- _Exercise requirements_
Please give back each line below unchanged; none of the pictures should appear.

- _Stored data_
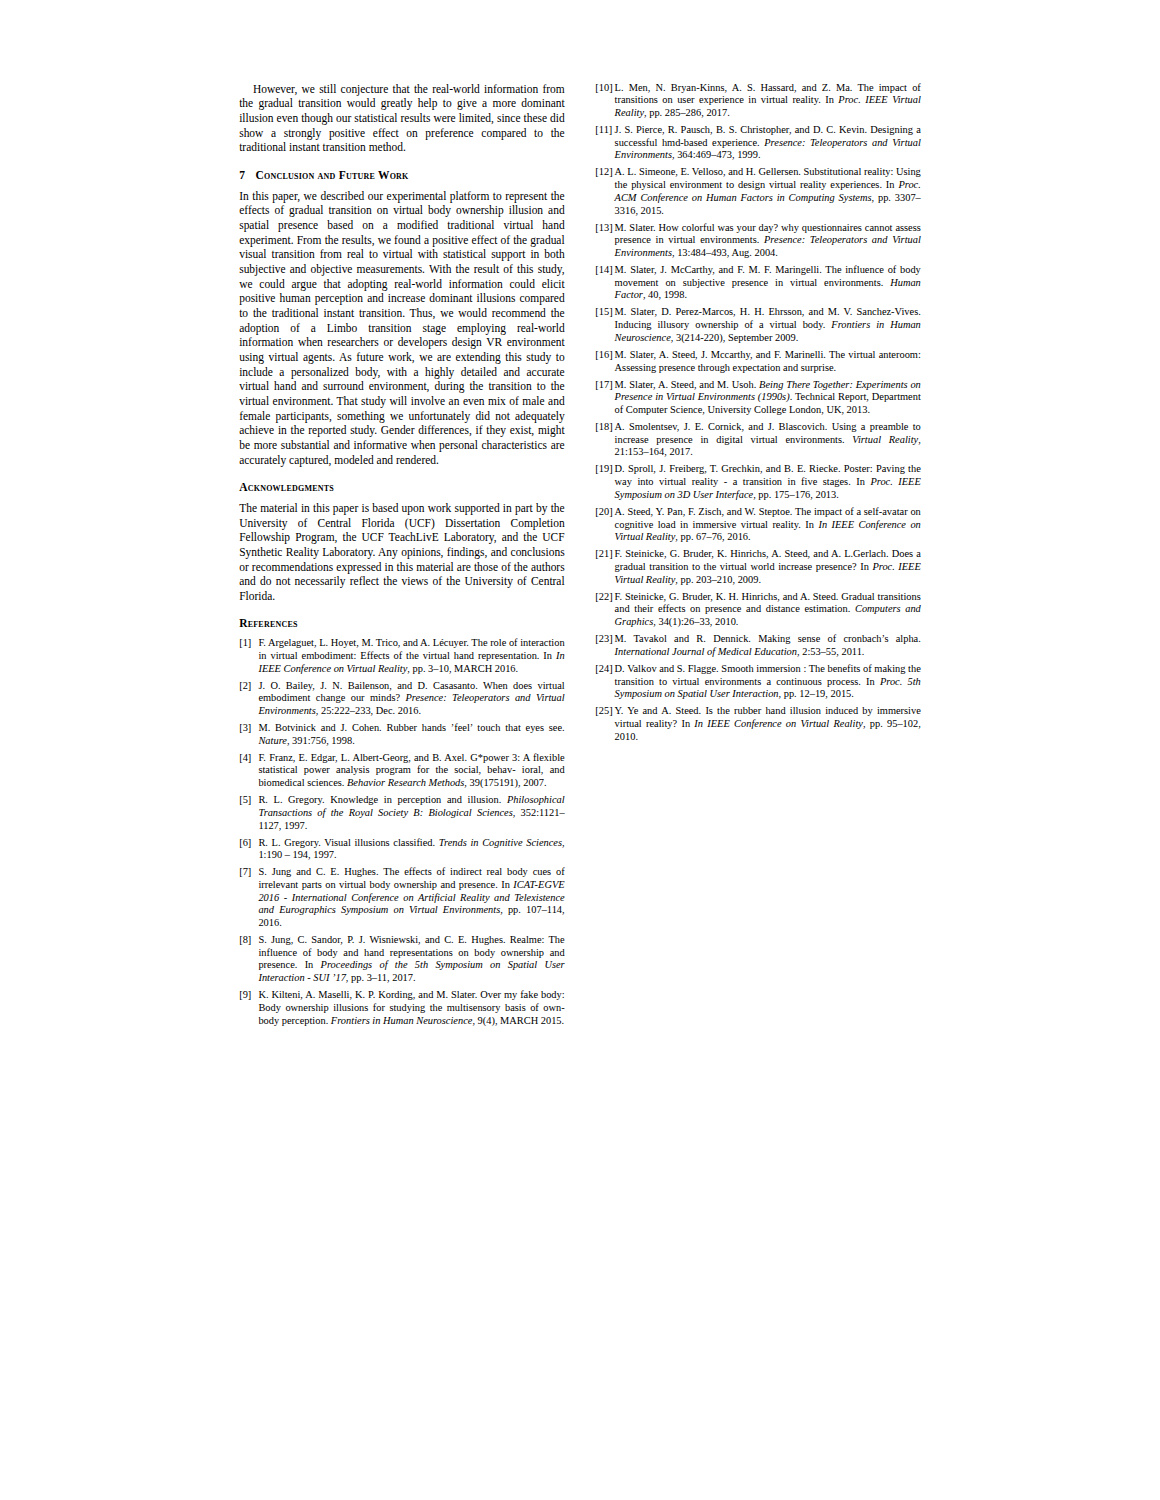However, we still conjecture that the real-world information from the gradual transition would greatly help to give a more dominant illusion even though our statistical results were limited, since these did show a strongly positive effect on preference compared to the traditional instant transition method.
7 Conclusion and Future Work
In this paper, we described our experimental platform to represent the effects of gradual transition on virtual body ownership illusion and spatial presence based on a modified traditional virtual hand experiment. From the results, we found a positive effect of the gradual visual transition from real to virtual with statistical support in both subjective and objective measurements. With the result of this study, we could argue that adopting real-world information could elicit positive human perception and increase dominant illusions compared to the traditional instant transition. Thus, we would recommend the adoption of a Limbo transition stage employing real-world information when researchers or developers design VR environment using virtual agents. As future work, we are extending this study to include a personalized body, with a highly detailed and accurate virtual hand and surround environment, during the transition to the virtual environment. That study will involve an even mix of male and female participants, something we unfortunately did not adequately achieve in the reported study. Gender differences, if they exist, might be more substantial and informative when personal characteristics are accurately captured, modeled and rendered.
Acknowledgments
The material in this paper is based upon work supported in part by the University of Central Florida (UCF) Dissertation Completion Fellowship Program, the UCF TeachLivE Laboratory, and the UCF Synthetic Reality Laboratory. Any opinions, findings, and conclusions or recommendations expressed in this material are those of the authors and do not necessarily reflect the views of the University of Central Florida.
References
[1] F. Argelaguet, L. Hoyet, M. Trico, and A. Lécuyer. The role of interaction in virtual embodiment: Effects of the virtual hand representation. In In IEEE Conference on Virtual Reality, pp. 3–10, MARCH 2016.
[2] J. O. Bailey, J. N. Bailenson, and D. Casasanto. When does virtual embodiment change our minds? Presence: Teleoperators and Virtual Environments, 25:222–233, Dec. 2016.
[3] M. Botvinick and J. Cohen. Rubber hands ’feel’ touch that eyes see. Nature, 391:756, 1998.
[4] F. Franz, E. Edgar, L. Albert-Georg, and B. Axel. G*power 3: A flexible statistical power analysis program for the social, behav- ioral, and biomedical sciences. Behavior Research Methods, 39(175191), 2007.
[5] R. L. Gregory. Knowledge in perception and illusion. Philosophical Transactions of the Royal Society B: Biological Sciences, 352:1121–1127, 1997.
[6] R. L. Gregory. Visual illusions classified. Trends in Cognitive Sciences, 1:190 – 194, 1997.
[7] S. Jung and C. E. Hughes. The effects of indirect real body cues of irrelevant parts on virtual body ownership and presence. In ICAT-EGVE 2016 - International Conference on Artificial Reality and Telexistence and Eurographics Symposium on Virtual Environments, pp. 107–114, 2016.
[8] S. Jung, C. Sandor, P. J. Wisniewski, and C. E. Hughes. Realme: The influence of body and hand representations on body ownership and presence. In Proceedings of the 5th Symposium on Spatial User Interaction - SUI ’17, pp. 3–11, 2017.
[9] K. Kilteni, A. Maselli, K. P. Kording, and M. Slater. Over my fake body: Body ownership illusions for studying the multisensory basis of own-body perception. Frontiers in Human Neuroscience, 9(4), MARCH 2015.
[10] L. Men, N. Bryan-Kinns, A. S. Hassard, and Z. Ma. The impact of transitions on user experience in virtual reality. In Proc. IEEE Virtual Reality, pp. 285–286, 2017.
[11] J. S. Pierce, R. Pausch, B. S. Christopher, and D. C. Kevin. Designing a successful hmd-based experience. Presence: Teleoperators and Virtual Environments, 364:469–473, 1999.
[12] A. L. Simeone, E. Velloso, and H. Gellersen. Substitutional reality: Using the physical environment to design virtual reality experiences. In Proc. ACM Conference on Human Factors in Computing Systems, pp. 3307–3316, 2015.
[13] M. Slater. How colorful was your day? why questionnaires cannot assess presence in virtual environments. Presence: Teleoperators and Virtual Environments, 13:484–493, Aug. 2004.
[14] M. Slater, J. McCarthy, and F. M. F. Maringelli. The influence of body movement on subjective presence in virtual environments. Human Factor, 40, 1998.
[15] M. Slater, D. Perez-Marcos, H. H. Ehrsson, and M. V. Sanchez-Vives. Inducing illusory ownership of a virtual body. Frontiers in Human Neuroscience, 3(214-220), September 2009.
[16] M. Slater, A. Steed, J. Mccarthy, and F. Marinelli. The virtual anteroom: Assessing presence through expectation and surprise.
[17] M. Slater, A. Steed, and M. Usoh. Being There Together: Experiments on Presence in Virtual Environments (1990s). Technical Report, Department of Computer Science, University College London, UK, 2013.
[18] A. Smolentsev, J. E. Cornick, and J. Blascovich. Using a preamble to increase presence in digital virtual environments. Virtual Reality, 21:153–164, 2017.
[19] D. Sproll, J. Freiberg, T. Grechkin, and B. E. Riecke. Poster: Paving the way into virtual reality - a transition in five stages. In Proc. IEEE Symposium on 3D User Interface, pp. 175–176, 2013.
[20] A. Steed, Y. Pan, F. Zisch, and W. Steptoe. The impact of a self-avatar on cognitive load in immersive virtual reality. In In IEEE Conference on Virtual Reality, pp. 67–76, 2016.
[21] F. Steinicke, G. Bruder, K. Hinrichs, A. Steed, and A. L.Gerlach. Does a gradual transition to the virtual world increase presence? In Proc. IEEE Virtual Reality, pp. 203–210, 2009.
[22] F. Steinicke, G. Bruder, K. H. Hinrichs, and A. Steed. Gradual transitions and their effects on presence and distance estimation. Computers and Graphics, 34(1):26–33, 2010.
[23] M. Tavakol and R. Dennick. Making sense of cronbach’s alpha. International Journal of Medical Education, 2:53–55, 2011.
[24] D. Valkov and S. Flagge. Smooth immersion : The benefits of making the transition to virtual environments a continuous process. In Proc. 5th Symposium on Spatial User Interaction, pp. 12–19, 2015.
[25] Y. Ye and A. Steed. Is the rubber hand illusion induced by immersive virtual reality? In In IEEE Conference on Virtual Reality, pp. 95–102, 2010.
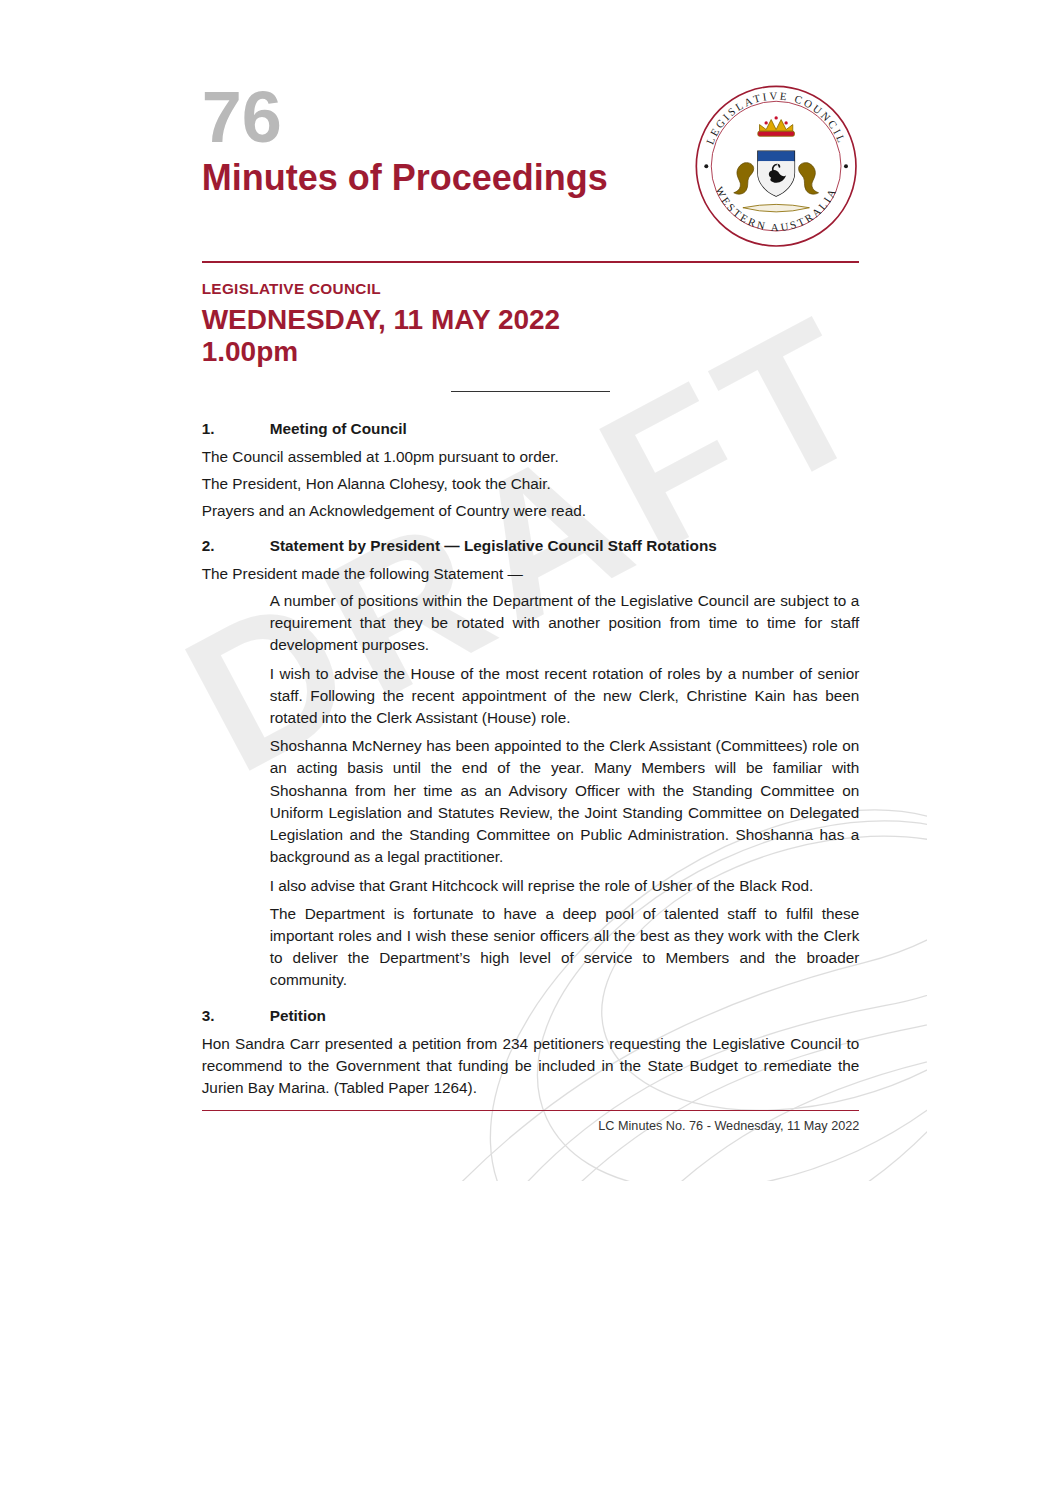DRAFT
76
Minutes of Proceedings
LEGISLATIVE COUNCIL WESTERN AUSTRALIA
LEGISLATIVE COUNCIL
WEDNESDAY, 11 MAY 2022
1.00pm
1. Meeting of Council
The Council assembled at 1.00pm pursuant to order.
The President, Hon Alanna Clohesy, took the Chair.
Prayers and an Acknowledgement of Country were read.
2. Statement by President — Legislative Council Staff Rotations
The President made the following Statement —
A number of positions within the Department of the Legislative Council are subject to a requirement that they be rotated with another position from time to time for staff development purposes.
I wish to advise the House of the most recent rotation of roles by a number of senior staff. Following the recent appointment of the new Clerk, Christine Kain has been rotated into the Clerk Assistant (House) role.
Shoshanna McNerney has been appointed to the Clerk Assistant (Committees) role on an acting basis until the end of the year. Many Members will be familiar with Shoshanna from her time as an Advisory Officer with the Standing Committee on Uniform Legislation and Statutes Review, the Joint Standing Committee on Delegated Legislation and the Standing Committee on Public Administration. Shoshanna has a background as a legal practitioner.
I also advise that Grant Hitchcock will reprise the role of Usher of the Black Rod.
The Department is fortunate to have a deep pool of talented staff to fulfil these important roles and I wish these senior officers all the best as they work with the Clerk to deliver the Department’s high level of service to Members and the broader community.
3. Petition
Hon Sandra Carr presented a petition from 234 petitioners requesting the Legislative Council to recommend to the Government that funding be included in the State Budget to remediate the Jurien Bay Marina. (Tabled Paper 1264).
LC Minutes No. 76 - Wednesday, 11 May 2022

- _Result for this exercise_
However, we still conjecture that the real-world information from the gradual transition would greatly help to give a more dominant illusion even though our statistical results were limited, since these did show a strongly positive effect on preference compared to the traditional instant transition method.
7 Conclusion and Future Work
In this paper, we described our experimental platform to represent the effects of gradual transition on virtual body ownership illusion and spatial presence based on a modified traditional virtual hand experiment. From the results, we found a positive effect of the gradual visual transition from real to virtual with statistical support in both subjective and objective measurements. With the result of this study, we could argue that adopting real-world information could elicit positive human perception and increase dominant illusions compared to the traditional instant transition. Thus, we would recommend the adoption of a Limbo transition stage employing real-world information when researchers or developers design VR environment using virtual agents. As future work, we are extending this study to include a personalized body, with a highly detailed and accurate virtual hand and surround environment, during the transition to the virtual environment. That study will involve an even mix of male and female participants, something we unfortunately did not adequately achieve in the reported study. Gender differences, if they exist, might be more substantial and informative when personal characteristics are accurately captured, modeled and rendered.
Acknowledgments
The material in this paper is based upon work supported in part by the University of Central Florida (UCF) Dissertation Completion Fellowship Program, the UCF TeachLivE Laboratory, and the UCF Synthetic Reality Laboratory. Any opinions, findings, and conclusions or recommendations expressed in this material are those of the authors and do not necessarily reflect the views of the University of Central Florida.
References
[1] F. Argelaguet, L. Hoyet, M. Trico, and A. Lécuyer. The role of interaction in virtual embodiment: Effects of the virtual hand representation. In In IEEE Conference on Virtual Reality, pp. 3–10, MARCH 2016.
[2] J. O. Bailey, J. N. Bailenson, and D. Casasanto. When does virtual embodiment change our minds? Presence: Teleoperators and Virtual Environments, 25:222–233, Dec. 2016.
[3] M. Botvinick and J. Cohen. Rubber hands ’feel’ touch that eyes see. Nature, 391:756, 1998.
[4] F. Franz, E. Edgar, L. Albert-Georg, and B. Axel. G*power 3: A flexible statistical power analysis program for the social, behav- ioral, and biomedical sciences. Behavior Research Methods, 39(175191), 2007.
[5] R. L. Gregory. Knowledge in perception and illusion. Philosophical Transactions of the Royal Society B: Biological Sciences, 352:1121–1127, 1997.
[6] R. L. Gregory. Visual illusions classified. Trends in Cognitive Sciences, 1:190 – 194, 1997.
[7] S. Jung and C. E. Hughes. The effects of indirect real body cues of irrelevant parts on virtual body ownership and presence. In ICAT-EGVE 2016 - International Conference on Artificial Reality and Telexistence and Eurographics Symposium on Virtual Environments, pp. 107–114, 2016.
[8] S. Jung, C. Sandor, P. J. Wisniewski, and C. E. Hughes. Realme: The influence of body and hand representations on body ownership and presence. In Proceedings of the 5th Symposium on Spatial User Interaction - SUI ’17, pp. 3–11, 2017.
[9] K. Kilteni, A. Maselli, K. P. Kording, and M. Slater. Over my fake body: Body ownership illusions for studying the multisensory basis of own-body perception. Frontiers in Human Neuroscience, 9(4), MARCH 2015.
[10] L. Men, N. Bryan-Kinns, A. S. Hassard, and Z. Ma. The impact of transitions on user experience in virtual reality. In Proc. IEEE Virtual Reality, pp. 285–286, 2017.
[11] J. S. Pierce, R. Pausch, B. S. Christopher, and D. C. Kevin. Designing a successful hmd-based experience. Presence: Teleoperators and Virtual Environments, 364:469–473, 1999.
[12] A. L. Simeone, E. Velloso, and H. Gellersen. Substitutional reality: Using the physical environment to design virtual reality experiences. In Proc. ACM Conference on Human Factors in Computing Systems, pp. 3307–3316, 2015.
[13] M. Slater. How colorful was your day? why questionnaires cannot assess presence in virtual environments. Presence: Teleoperators and Virtual Environments, 13:484–493, Aug. 2004.
[14] M. Slater, J. McCarthy, and F. M. F. Maringelli. The influence of body movement on subjective presence in virtual environments. Human Factor, 40, 1998.
[15] M. Slater, D. Perez-Marcos, H. H. Ehrsson, and M. V. Sanchez-Vives. Inducing illusory ownership of a virtual body. Frontiers in Human Neuroscience, 3(214-220), September 2009.
[16] M. Slater, A. Steed, J. Mccarthy, and F. Marinelli. The virtual anteroom: Assessing presence through expectation and surprise.
[17] M. Slater, A. Steed, and M. Usoh. Being There Together: Experiments on Presence in Virtual Environments (1990s). Technical Report, Department of Computer Science, University College London, UK, 2013.
[18] A. Smolentsev, J. E. Cornick, and J. Blascovich. Using a preamble to increase presence in digital virtual environments. Virtual Reality, 21:153–164, 2017.
[19] D. Sproll, J. Freiberg, T. Grechkin, and B. E. Riecke. Poster: Paving the way into virtual reality - a transition in five stages. In Proc. IEEE Symposium on 3D User Interface, pp. 175–176, 2013.
[20] A. Steed, Y. Pan, F. Zisch, and W. Steptoe. The impact of a self-avatar on cognitive load in immersive virtual reality. In In IEEE Conference on Virtual Reality, pp. 67–76, 2016.
[21] F. Steinicke, G. Bruder, K. Hinrichs, A. Steed, and A. L.Gerlach. Does a gradual transition to the virtual world increase presence? In Proc. IEEE Virtual Reality, pp. 203–210, 2009.
[22] F. Steinicke, G. Bruder, K. H. Hinrichs, and A. Steed. Gradual transitions and their effects on presence and distance estimation. Computers and Graphics, 34(1):26–33, 2010.
[23] M. Tavakol and R. Dennick. Making sense of cronbach’s alpha. International Journal of Medical Education, 2:53–55, 2011.
[24] D. Valkov and S. Flagge. Smooth immersion : The benefits of making the transition to virtual environments a continuous process. In Proc. 5th Symposium on Spatial User Interaction, pp. 12–19, 2015.
[25] Y. Ye and A. Steed. Is the rubber hand illusion induced by immersive virtual reality? In In IEEE Conference on Virtual Reality, pp. 95–102, 2010.
DRAFT
76
Minutes of Proceedings
LEGISLATIVE COUNCIL WESTERN AUSTRALIA
LEGISLATIVE COUNCIL
WEDNESDAY, 11 MAY 2022
1.00pm
1. Meeting of Council
The Council assembled at 1.00pm pursuant to order.
The President, Hon Alanna Clohesy, took the Chair.
Prayers and an Acknowledgement of Country were read.
2. Statement by President — Legislative Council Staff Rotations
The President made the following Statement —
A number of positions within the Department of the Legislative Council are subject to a requirement that they be rotated with another position from time to time for staff development purposes.
I wish to advise the House of the most recent rotation of roles by a number of senior staff. Following the recent appointment of the new Clerk, Christine Kain has been rotated into the Clerk Assistant (House) role.
Shoshanna McNerney has been appointed to the Clerk Assistant (Committees) role on an acting basis until the end of the year. Many Members will be familiar with Shoshanna from her time as an Advisory Officer with the Standing Committee on Uniform Legislation and Statutes Review, the Joint Standing Committee on Delegated Legislation and the Standing Committee on Public Administration. Shoshanna has a background as a legal practitioner.
I also advise that Grant Hitchcock will reprise the role of Usher of the Black Rod.
The Department is fortunate to have a deep pool of talented staff to fulfil these important roles and I wish these senior officers all the best as they work with the Clerk to deliver the Department’s high level of service to Members and the broader community.
3. Petition
Hon Sandra Carr presented a petition from 234 petitioners requesting the Legislative Council to recommend to the Government that funding be included in the State Budget to remediate the Jurien Bay Marina. (Tabled Paper 1264).
LC Minutes No. 76 - Wednesday, 11 May 2022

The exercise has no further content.